I’ve gotten 2 “get out of jail free” cards in my life.

  1. After 10 years of smoking, I woke up one morning and didn’t need a cigarette. That was 9 years ago. Haven’t had one since.
  2. Sometime last year, I woke up one morning and I was suddenly excited  about sex again. All my emotional baggage around sex had sloughed off overnight. Freedom.

Yes, these both qualify as miracles to me.

Over the last few years, my interest in sex had decreased to almost nothing. Oh, the shame that followed.

What I used sex for, according to my age:

11*-27 To try to get people to love me – Sometimes hot, often awful

27-31 To connect and bond with my amazing boyfriend/husband – Super hot

32-35 To resist embodying the reviled wife in a family sitcom – Sometimes hot, often eh, sometimes frustrating and embarrassing as fuck

35/36 For fun and pleasure – Hotter than a 1,000 fucking suns

*FYI – I wasn’t having sex at 11, but my breasts grew in early and that was how old I was the first time someone treated me differently because of it.

Is that a good enough reason to start a blog?

With this miraculous appearance of an enthusiastic interest in sex (unladen with societal expectations I’ve been absorbing for 35 years) has come courage. I was mired in shame about my disinterest and what it might mean about my worth, and I was so confused because my husband is fantastic – plus I’m a feminist, so I was further convinced that I wasn’t “supposed” to feel shame about what I wanted or didn’t want.

Only now have I had the courage to go back and investigate what the hell was going on when my interest was non-existent. So, I have immersed myself in all the material I can get my hands on.

Guess what I learned?

I was and continue to be 

perfectly fucking normal.

Ya heard?

I’m writing today because I wish I’d known how normal I was at the moment when I had the most doubt about myself.

Joseph Campbell has this great quote,

“Where you stumble and fall, there you fill find gold.” 

Metaphors about wings and flying speak more to me than treasure, so I’ve modified it to suit me better. Whenever I stumble, I’m tripping over a mound of soil hiding a pair of wings buried just beneath. Instead of running away, feeling defeated and shitty, I can pause long enough to wipe away the dirt and collect my wings. Plus, bonus time, with my wings on, I won’t have to stumble there anymore.

Hafiz tells us

The small man
Builds cages for everyone
He knows.
While the sage,
Who has to duck his head
When the moon is low,
Keeps dropping keys all night long
For the
Beautiful
Rowdy
Prisoners.

Well, I was a rowdy prisoner. Today, I’m a disobedient…I don’t know, fugitive? I do know this: now that I’m free of some shit, just the thought of anyone else being as wrong as I used to be, and hating and fearing themselves despite being so, so whole, I can’t abide it.
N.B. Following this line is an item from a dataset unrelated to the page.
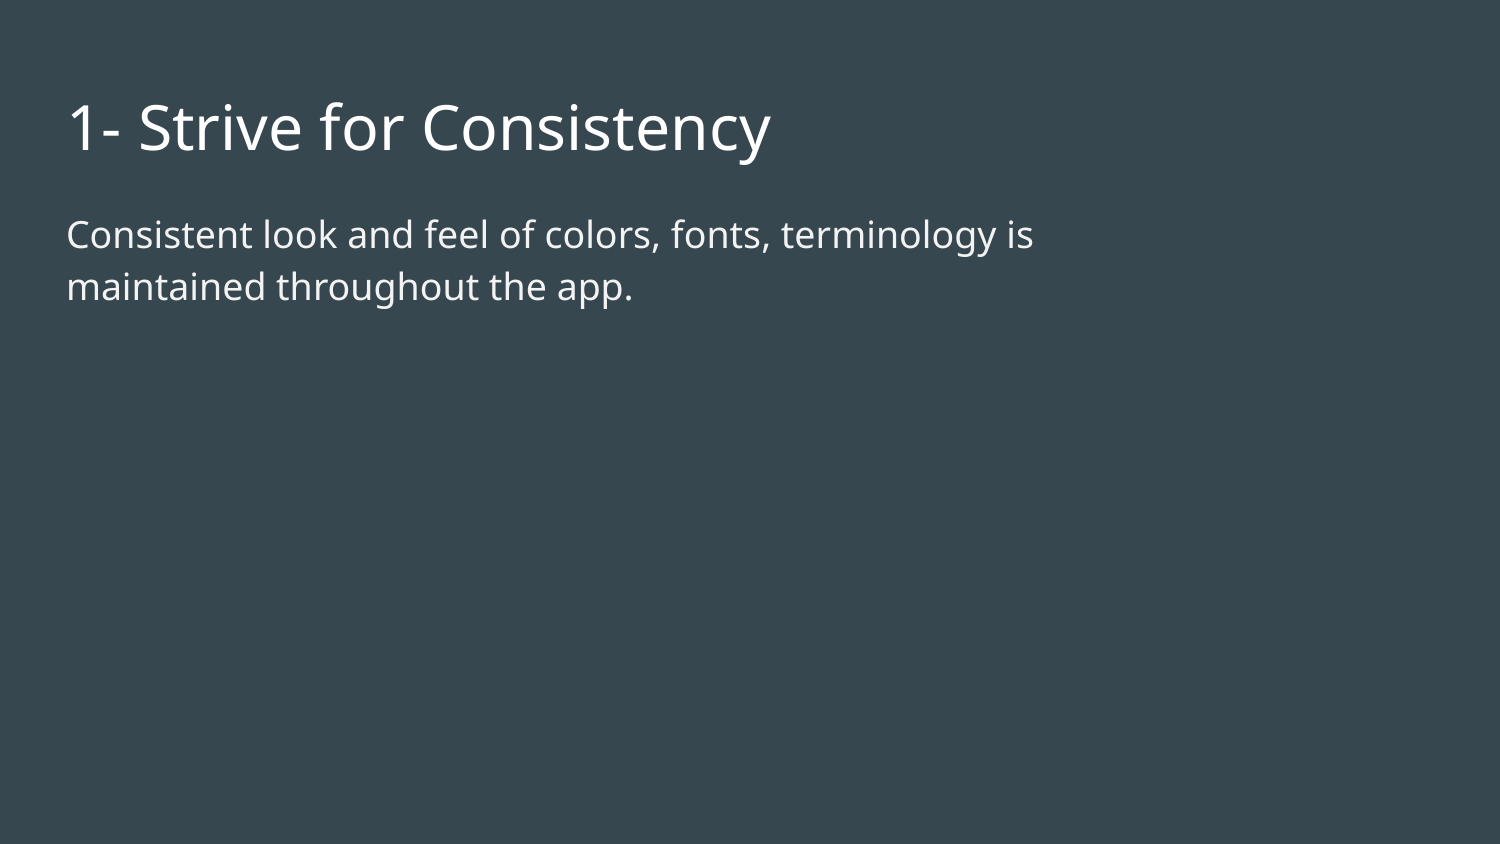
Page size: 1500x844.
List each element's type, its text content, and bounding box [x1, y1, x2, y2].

title 1- Strive for Consistency [51, 72, 1449, 167]
list Consistent look and feel of colors, fonts, terminology is maintained throughout the app. [51, 189, 1077, 750]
This is a feminist blog about shame, anxiety, courage, finding liberation in the very things that scare us, and learning to simply fucking be. You will find shit about bodies, fat, sex, the patriarchy, shit I have successfully gotten over, and some shit I’m just not over yet. Oh, and as much swearing as I can possibly fit.

I believe in your wholeness and my wholeness. That we don’t feel whole every single moment of every day is nuts. I want to stop forgetting that I’m good and shit is okay. I want that for you, too.